Райотдел - Соколовский Владимир Григорьевич 16 стр.


16

Бормотов, выслушав следователя, сказал с болью:

- Чуяло сердце, что это дело гнилое! Если уж со сбоев началось - не жди удачи. Давай его сюда.

Полистал бумаги.

- Конечно, худенько тут все… И потерпевший тоже татарин. Поднажмут на него - он и сломается.

- Не должен. Он как раз парень крепкий. Но ведь четких доказательств, кроме его показаний, нет. Не считать же ими деньги, изъятые из давлетшинского стола?

- Как знать… Кто судить будет. Ну, наш-то суд мы, положим, уговорим - покуда у нас зыряновское дело, они сильно брыкаться не будут. Но есть ведь еще областная инстанция, Гохберг обязательно попрется туда, начнет клянчить, чтобы все рассмотрели по новой. Правда, тогда уже и спрос будет меньше. Интересно, сколько же он хапанул, собака, что так вдруг засуетился… Что станем делать, Михаил?

- Не знаю, Петр Сергеич.

- Не знаю!.. Заварите кашу, а потом бежите: ах, не получается, товарищ начальник отделения, давайте думайте, выручайте… Обязательно надо было это дело возбуждать? Кто тебя просил?

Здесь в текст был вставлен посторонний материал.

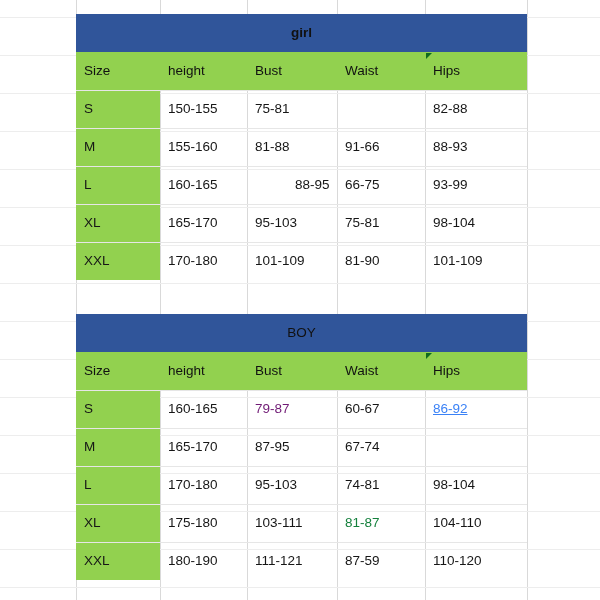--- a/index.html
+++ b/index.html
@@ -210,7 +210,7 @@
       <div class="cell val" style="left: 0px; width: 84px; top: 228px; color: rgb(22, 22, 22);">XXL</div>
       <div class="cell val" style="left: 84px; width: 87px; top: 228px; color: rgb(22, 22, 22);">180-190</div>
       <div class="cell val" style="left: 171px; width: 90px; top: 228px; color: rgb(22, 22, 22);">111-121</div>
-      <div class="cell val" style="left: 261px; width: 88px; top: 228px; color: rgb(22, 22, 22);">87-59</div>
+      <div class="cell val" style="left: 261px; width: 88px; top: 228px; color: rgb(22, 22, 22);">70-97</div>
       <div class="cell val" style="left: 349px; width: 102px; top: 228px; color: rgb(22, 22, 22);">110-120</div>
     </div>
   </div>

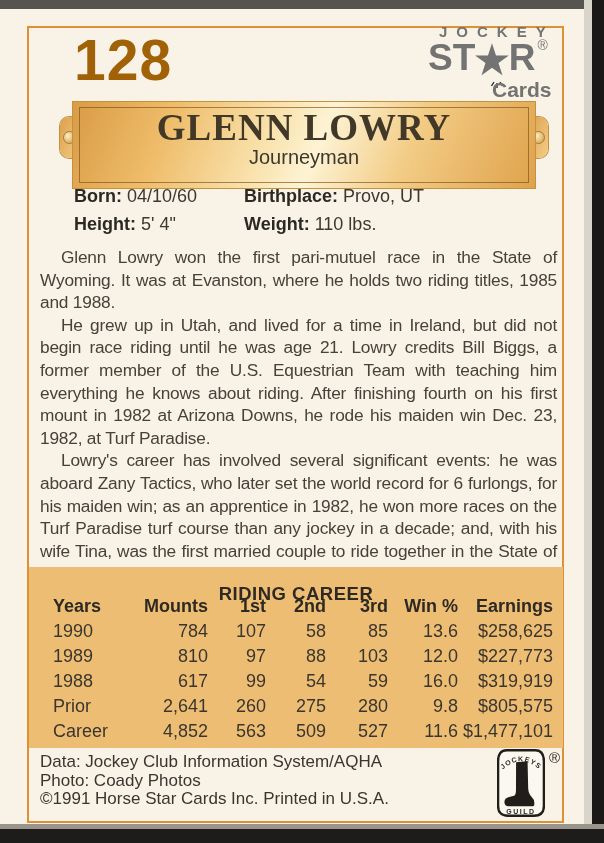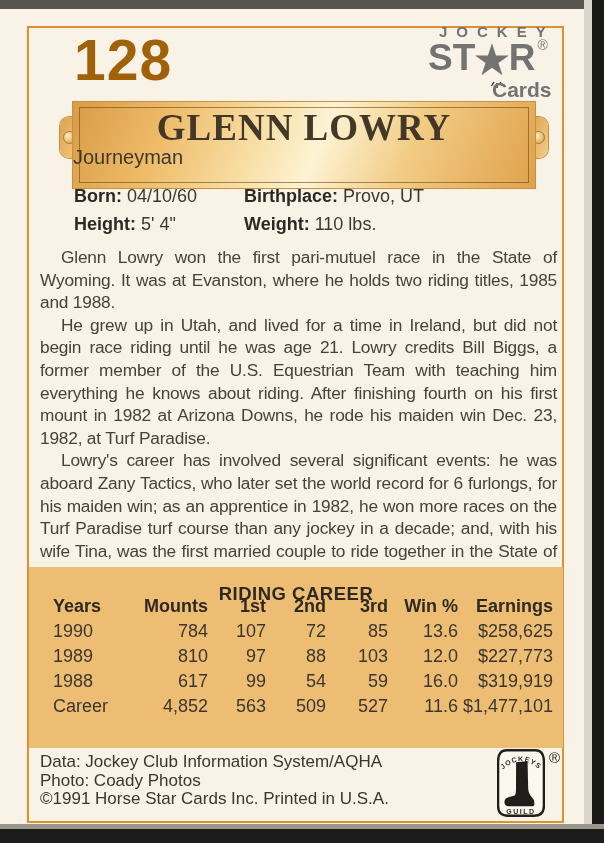--- a/index.html
+++ b/index.html
@@ -64,7 +64,7 @@
     letter-spacing:1px;color:#413828;
   }
   .plaque-title{
-    position:absolute;left:0;right:0;top:44px;text-align:left;
+    position:absolute;left:0;right:0;top:44px;text-align:center;
     font-size:20px;color:#3d382e;
   }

- Ну как же… Ведь это грабеж, серьезное преступление.

- Ладно, чего теперь об этом кукарекать… Придется, наверно, освобождать его из-под стражи. Позор!.. И все равно лучше сделать это самим, чем суд потом сделает, с оправдательным приговором.

- Да почему вы думаете, что его обязательно оправдают? - разозлился Носов. - Потерпевший там был выпивши, точно. Но не пьян же вусмерть! Я его видел, когда он приехал в отдел - говорил он связно, на вопросы отвечал толково. Отчетливо запомнил номер машины. Как же ему не поверят, если он будет стоять на своем?

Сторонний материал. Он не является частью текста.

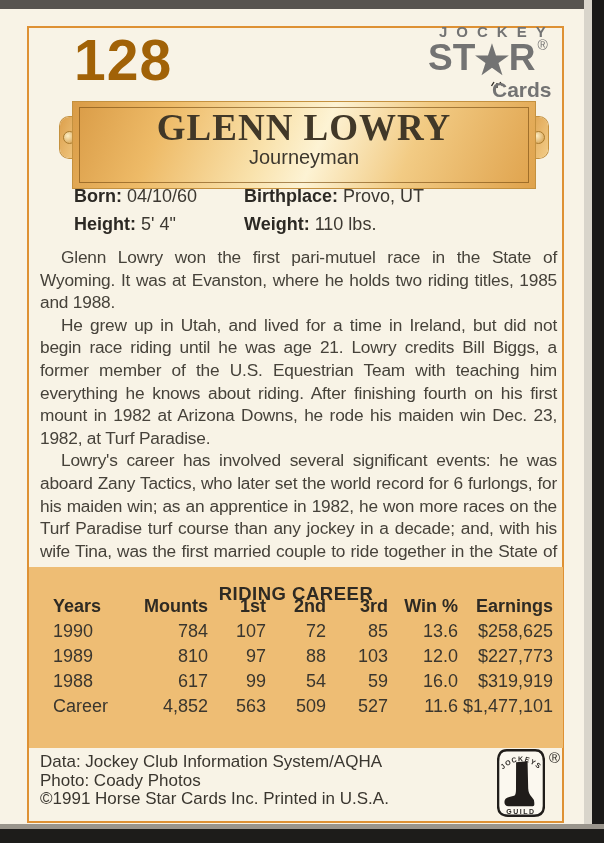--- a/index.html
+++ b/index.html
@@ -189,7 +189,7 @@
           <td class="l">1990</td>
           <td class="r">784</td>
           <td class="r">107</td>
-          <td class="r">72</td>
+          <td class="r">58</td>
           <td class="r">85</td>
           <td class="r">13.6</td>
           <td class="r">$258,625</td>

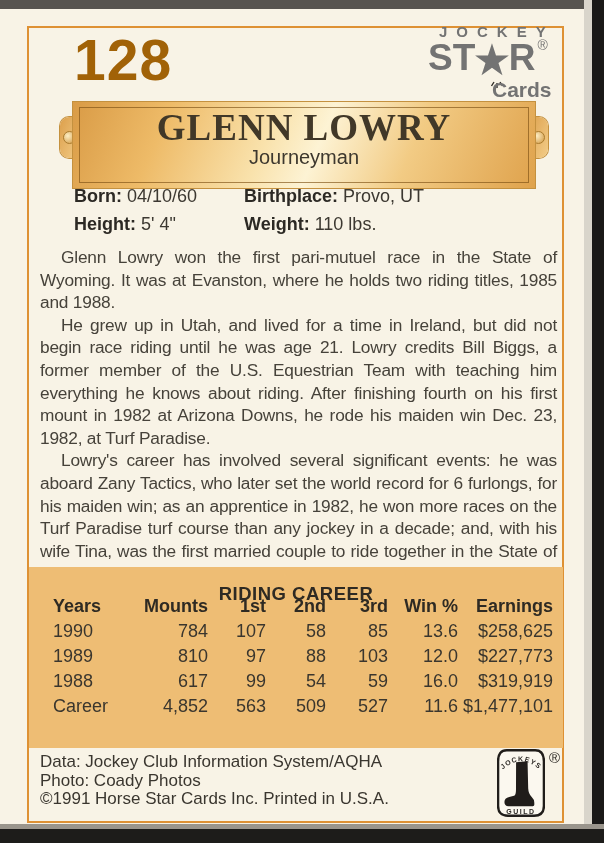--- a/index.html
+++ b/index.html
@@ -213,6 +213,15 @@
           <td class="r">$319,919</td>
         </tr>
         <tr>
+          <td class="l">Prior</td>
+          <td class="r">2,641</td>
+          <td class="r">260</td>
+          <td class="r">275</td>
+          <td class="r">280</td>
+          <td class="r">9.8</td>
+          <td class="r">$805,575</td>
+        </tr>
+        <tr>
           <td class="l">Career</td>
           <td class="r">4,852</td>
           <td class="r">563</td>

- Надо рассчитывать на худшее. И ведь, словно назло, прокурор-то на больничный ушел! А эта мокрохвостка… лучше с ней не связываться: запутает все, такой накрутит ерунды, чтобы не отвечать. Домой ему позвонить… Попробовать разве, а?

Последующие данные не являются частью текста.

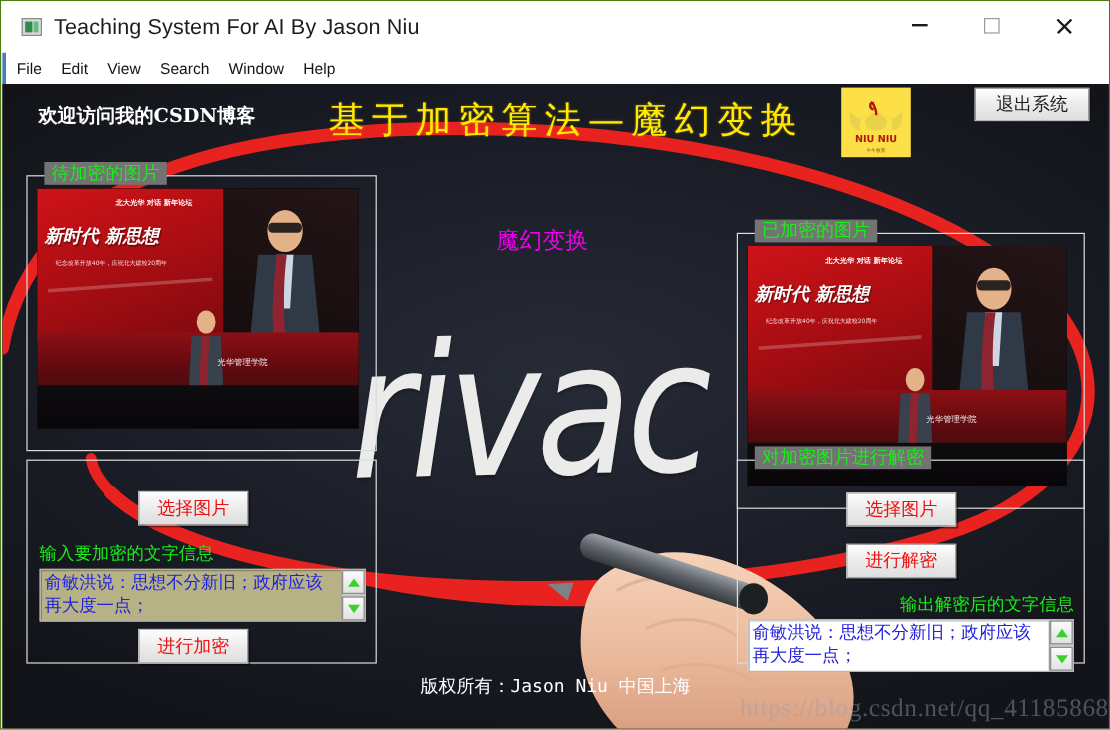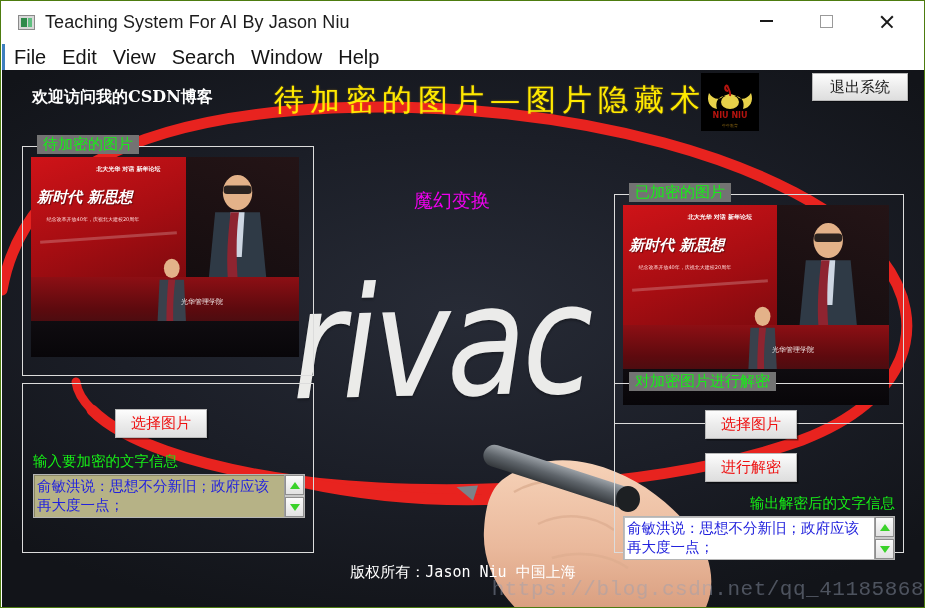--- a/index.html
+++ b/index.html
@@ -73,7 +73,7 @@
     padding-left: 9px;
   }
   .menu-item {
-    font-size: 20px; color: #141414;
+    font-size: 13px; color: #141414;
     margin-right: 16px;
     font-family: "Liberation Sans", sans-serif;
     cursor: default;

Он набрал номер, и Михаил сразу услыхал раздраженный, гнусаво-хрипкий таскаевский голос. "Иван Степаны-ыч? - пропел майор. - Это Бормотов, извините. Как здоровье? Да-да… Да-да… Тут вот одно дельце у нас зависло…" Трубка заквакала потише. Разговор был долгий, и начальник заканчивал его весь красный, то и дело вытирая взмокшую плешь с редкими рыжими волосиками.

- Ну, ты понял?! - рявкнул он, оторвавшись наконец от телефона. - Либералы, говорит, вы ползучие. Садить, и никаких гвоздей! А этот… ох, нехорошо он тебя назвал, Михаил, - пусть немедленно пишет постановление об отказе в ходатайстве, подшивает обвинительное заключение - и везите дело лично ко мне домой, сам им стану заниматься.

- Кому… мне везти? - севшим голосом спросил Носов.

- Что, испугался? - ухмыльнулся майор. - Ничего, отвезешь. И сразу перечислишь дело за прокурором. Копию постановления закинешь в адвокатскую контору. Пусть Гохберг умоется. Начнет воду мутить - говори, что вопрос согласован и тебе объявлено устное замечание. Вот так…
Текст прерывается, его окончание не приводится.